Which set of products should be offered to arriving consumers to maximize expected revenue? This is a core revenue management problem known as assortment optimization which applies to a wide variety of settings. Discrete choice model theory offers a way to mathematically model the substitution behavior of consumers and provide a key ingredient for this problem. Many choice models have been proposed in the literature, introducing a fundamental tradeoff between model expressiveness and computational complexity. In particular, the assortment optimization problem is notoriously hard for general choice models. In this talk, we look at a new framework which tries to strike a good balance between expressiveness and tractability. In particular, the substitution behavior of consumers is modeled as transitions in a Markov chain. By doing so, this new model helps alleviate the Independence of Irrelevant Alternatives (IIA) property, a well-known limitation of the popular multinomial logit model. Moreover, it provides a good approximation to the class of random utility models. We show that not only this model has a great predictive power, it is also tractable from a computational perspective. In particular, we give a algorithm framework to derive efficient algorithm for different variants of the assortment optimization problem.
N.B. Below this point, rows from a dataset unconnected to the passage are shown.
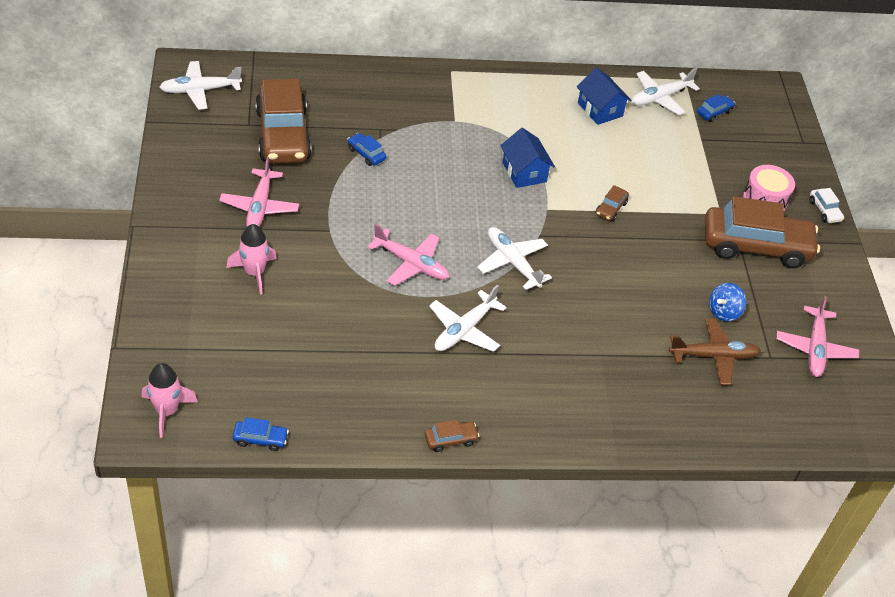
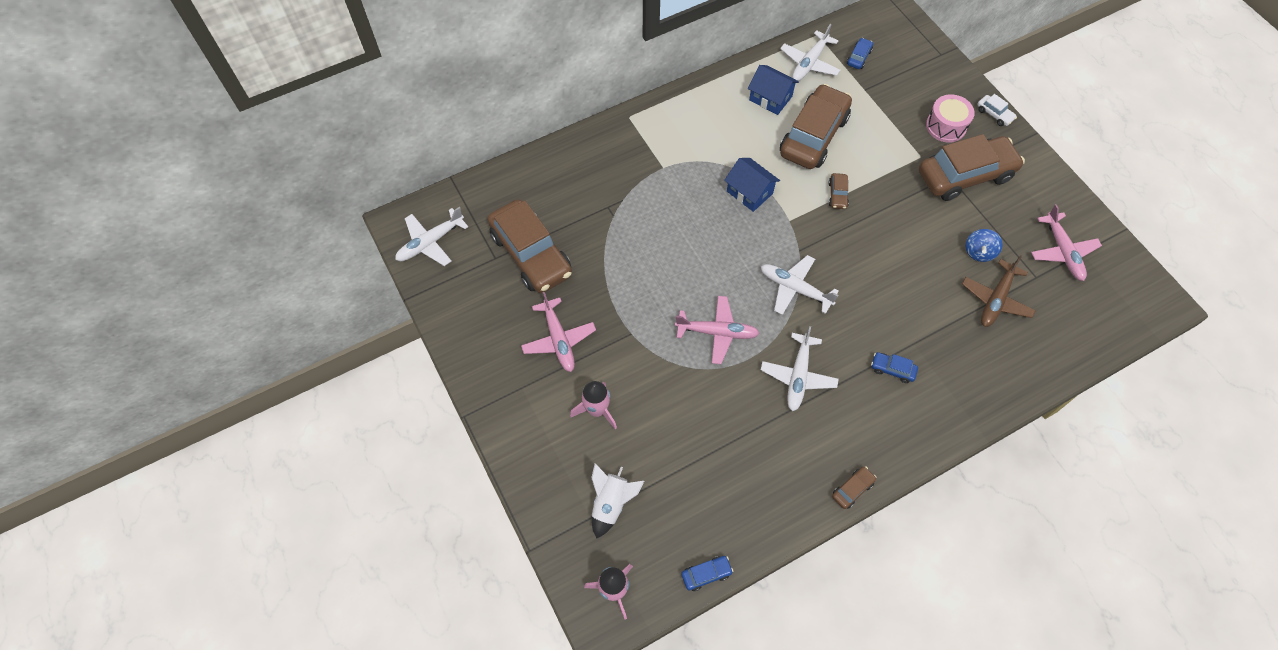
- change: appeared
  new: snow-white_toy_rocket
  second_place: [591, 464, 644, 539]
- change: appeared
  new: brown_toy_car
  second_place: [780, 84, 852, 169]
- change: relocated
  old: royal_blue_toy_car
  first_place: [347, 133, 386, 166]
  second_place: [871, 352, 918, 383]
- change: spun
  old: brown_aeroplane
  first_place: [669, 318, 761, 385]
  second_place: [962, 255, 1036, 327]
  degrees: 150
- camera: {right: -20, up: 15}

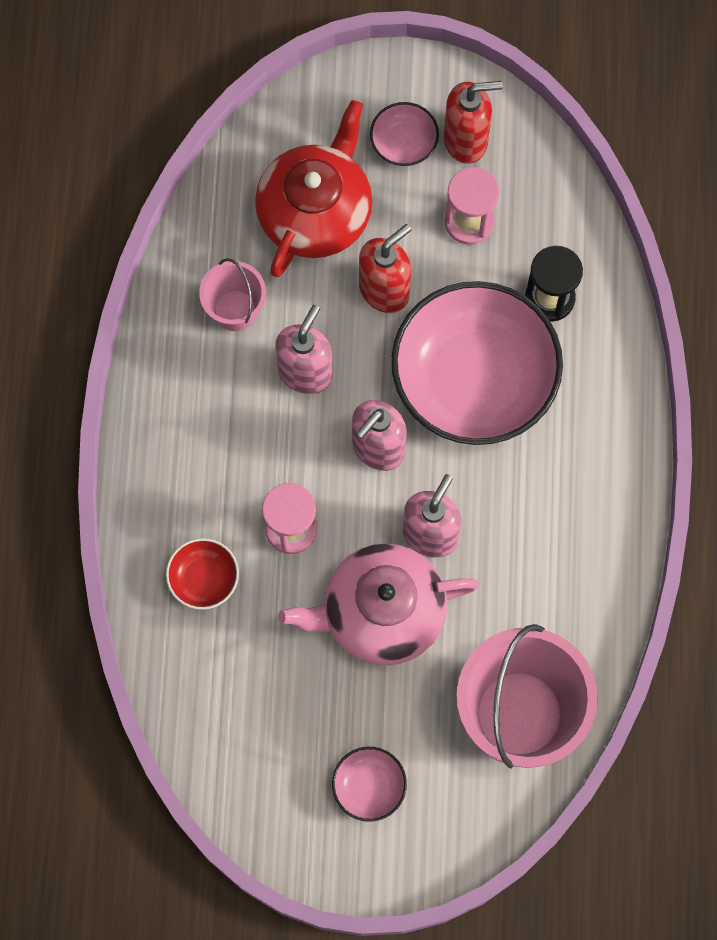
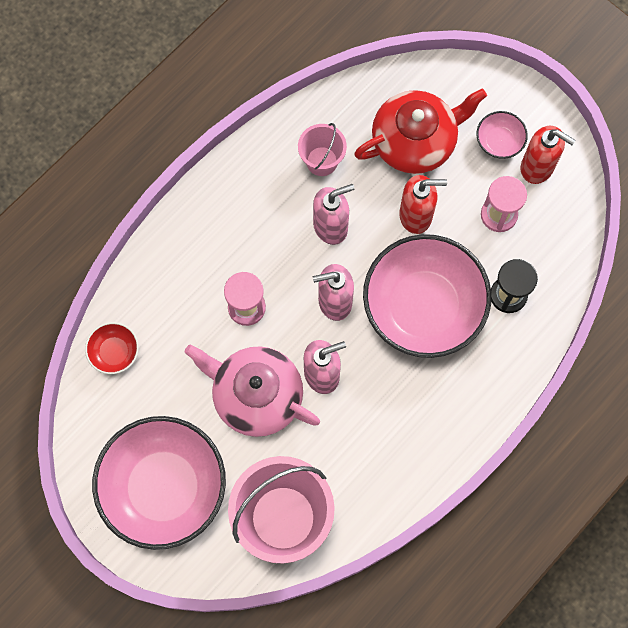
- change: relocated
  old: scarlet_bowl
  first_place: [166, 538, 239, 610]
  second_place: [85, 322, 139, 374]
- change: size
  old: pink_bowl
  first_place: [332, 747, 407, 822]
  second_place: [92, 416, 226, 550]
  factor: 2.37
- camera: {right: 40, up: 0}

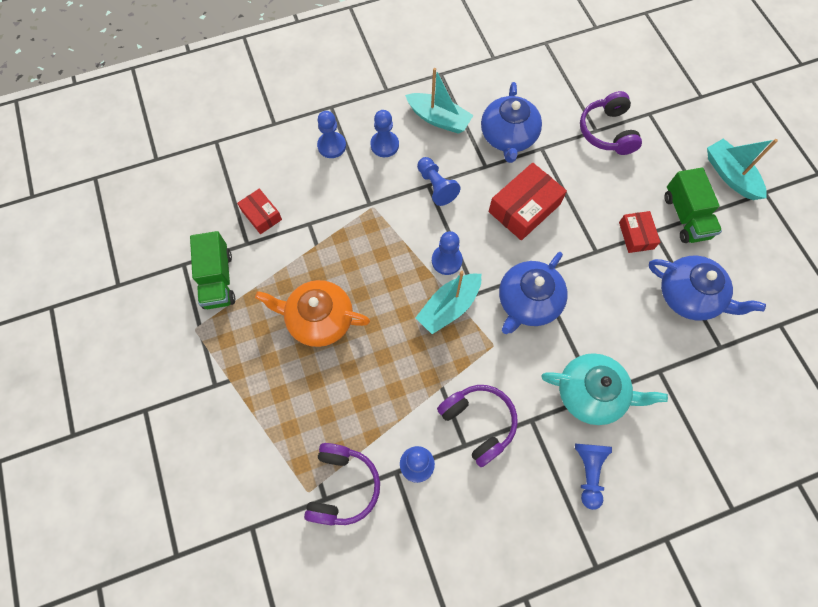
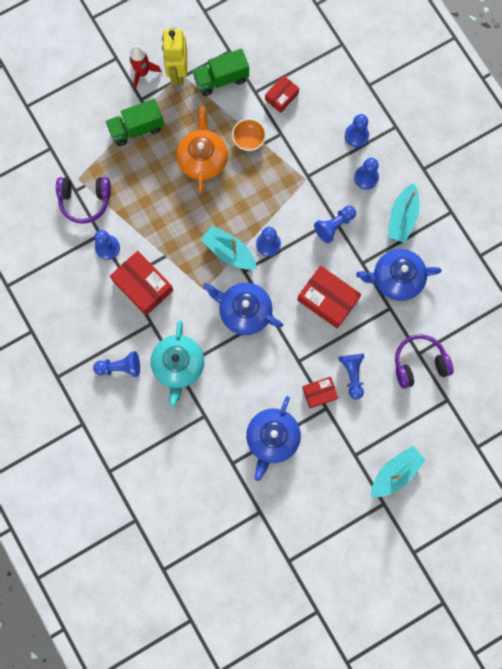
- change: relocated
  old: emerald_lorry
  first_place: [664, 168, 722, 243]
  second_place: [106, 99, 164, 146]
- change: exchanged
  old: purple_headset
  new: scarlet_parcel
  first_place: [437, 385, 518, 467]
  second_place: [110, 251, 173, 316]
- change: appeared
  new: scarlet_toy_rocket
  second_place: [129, 45, 162, 90]
- change: appeared
  new: bright_yellow_robot_figure
  second_place: [162, 28, 187, 85]
- change: appeared
  new: orange_bowl
  second_place: [232, 118, 266, 151]
- change: appeared
  new: royal_blue_game_pawn
  second_place: [338, 353, 364, 399]
- camera: {right: 80, up: 10}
Merchant Operations of Energy Trading Networks

Informations Systems and Operations Management

Speaker: Nicola Secomandi
Professor of Operations Management , Carnegie Mellon University, Pittsburgh

13 January 2017 - Room Bernard Ramanantsoa - From 11:00 am to 12:30 pm


This talk provides an overview of the management of the operations of merchant companies that trade energy in networks of interconnected physical assets. It presents the business setting, introduces business analytics models that these firms can use to support their trading activities, and discusses modeling challenges that arise in practice, comparing different approaches from the perspective of model error. Specific examples include trading around natural gas transport and storage assets.